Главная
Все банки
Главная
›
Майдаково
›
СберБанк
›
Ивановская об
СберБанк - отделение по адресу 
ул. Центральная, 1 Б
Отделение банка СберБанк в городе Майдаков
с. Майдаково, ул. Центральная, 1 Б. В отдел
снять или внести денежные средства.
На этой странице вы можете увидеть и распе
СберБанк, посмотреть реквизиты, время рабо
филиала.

* * * *

Exercise directions:
Would you please repeat the lines from the one with "На этой странице вы можете увидеть и распе" through the last line of the listing above, exactly and with nothing else?

Answer to the problem:
На этой странице вы можете увидеть и распе
СберБанк, посмотреть реквизиты, время рабо
филиала.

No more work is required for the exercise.